February 3, 2021
Since taking office on January 20th, President Biden has issued dozens of Executive Orders (EOs) on a wide range of topics — COVID-19, climate change, criminal detention agencies, to name a few — many revoking EOs issued by the former administration. The full list is on The White House site and in the Federal Registry. Below are several EOs particularly relevant to FABBS members.
- President’s Council of Advisors on Science and Technology (PCAST) – This EO established an advisory council on science, technology, and innovation revoking a previous EO of October 2019 addressing the composition and purpose of PCAST. “It is the policy of my Administration to make evidence-based decisions guided by the best available science and data. Officials and employees across my Administration shall seek from scientists, engineers, and other experts the best available scientific and technological information and advice.”
- Memorandum on Restoring Trust in Government Through Scientific Integrity and Evidence-Based Policymaking – This memo is intended to bolster scientific integrity policies across agencies, building on the Foundations for Evidence-Based Policymaking Act of 2018. It assigns to the director of the White House Office of Science and Technology Policy the primary responsibility for scientific integrity across the government and it places a particular emphasis on preventing “improper political interference,” principally through a new interagency task force that will identify instances where scientific integrity policy violations have led to “suppression or distortion” of data and findings. The memo also requires science agencies to designate a “chief science officer” and all agencies to designate a separate “scientific integrity official” to monitor the implementation and improvement of these policies.

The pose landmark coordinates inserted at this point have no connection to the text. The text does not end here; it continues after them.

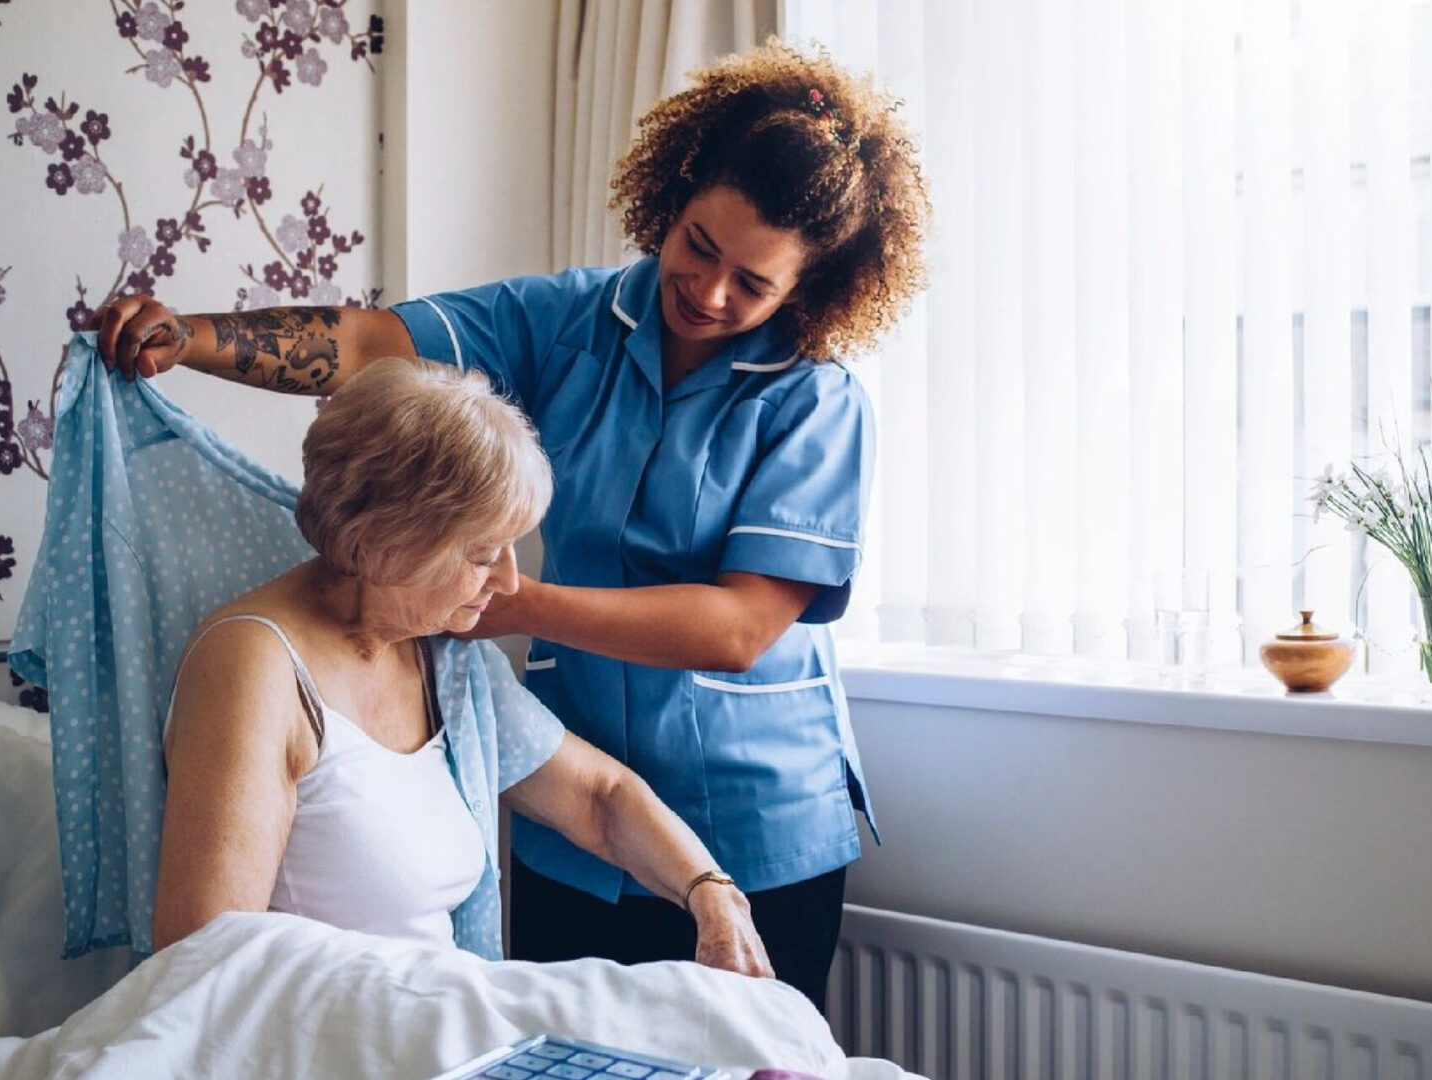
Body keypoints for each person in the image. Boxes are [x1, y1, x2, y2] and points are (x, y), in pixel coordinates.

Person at [97, 40, 930, 1010]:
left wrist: (499, 595)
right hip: (571, 827)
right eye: (700, 247)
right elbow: (369, 344)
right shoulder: (567, 321)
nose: (709, 292)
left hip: (753, 822)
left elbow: (739, 629)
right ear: (676, 197)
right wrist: (191, 338)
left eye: (753, 284)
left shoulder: (816, 401)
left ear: (812, 288)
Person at [154, 354, 772, 979]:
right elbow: (203, 963)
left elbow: (599, 796)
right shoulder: (255, 667)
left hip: (433, 1024)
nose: (508, 580)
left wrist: (709, 890)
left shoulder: (442, 656)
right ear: (378, 542)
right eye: (481, 555)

- Protecting the Federal Workforce – This EO reverses one issued by former President Trump that made it easier to fire top career civil servants and hire political appointees into high-ranking positions. The scientific community had actively opposed the “Schedule F” category, expressing concern that it was intended to facilitate the firing of federal staff with evidence and political opinions that did not align with opinions of the administration. The Biden White House explained that it “undermines the foundations of the civil service.”
- Revocation of Certain Executive Orders Concerning Federal Regulation – With this memo, Biden revoked the Trump EO on the Federal Advisory Committee Act that ordered agencies to cut one-third of their federal advisory committees as well as the EO that required any agency issuing a new regulation to rescind two existing ones.
- Preventing and Combating Discrimination on the Basis of Gender Identity or Sexual Orientation and Advancing Racial Equity and Support for Underserved Communities Through the Federal Government. These EOs established a government-wide “equity agenda” to prevent and combat ‘discrimination on the basis of gender identity or sexual orientation, and to fully enforce Title VII and other laws that prohibit discrimination on the basis of gender identity or sexual orientation.’ These EOs revoked a confusing Trump EO that banned certain diversity inclusion trainings by federal agencies and contractors.
- Executive Order on Supporting the Reopening and Continuing Operation of Schools and Early Childhood Education Providers – This EO includes an emphasis on providing evidence-based guidance to mitigate learning loss and to understand the impact of the pandemic on education. The EO specifies the collection of data to fully understand the impact of the COVID-19 pandemic on students and educators, including data on the status of in-person learning, with disaggregation.
- Executive Order on the Revision of Civil Immigration Enforcement Policies and Priorities Immigration – Biden has reversed a number of Trump’s immigration restrictions — including ending the ban on entry to the U.S. from specified countries, many of which have majority-Muslim populations, and restoring support for the Deferred Action on Childhood Arrivals (DACA) policy — the scientific community had expressed concerns about the impact on foreign born researcher and of science international collaboration.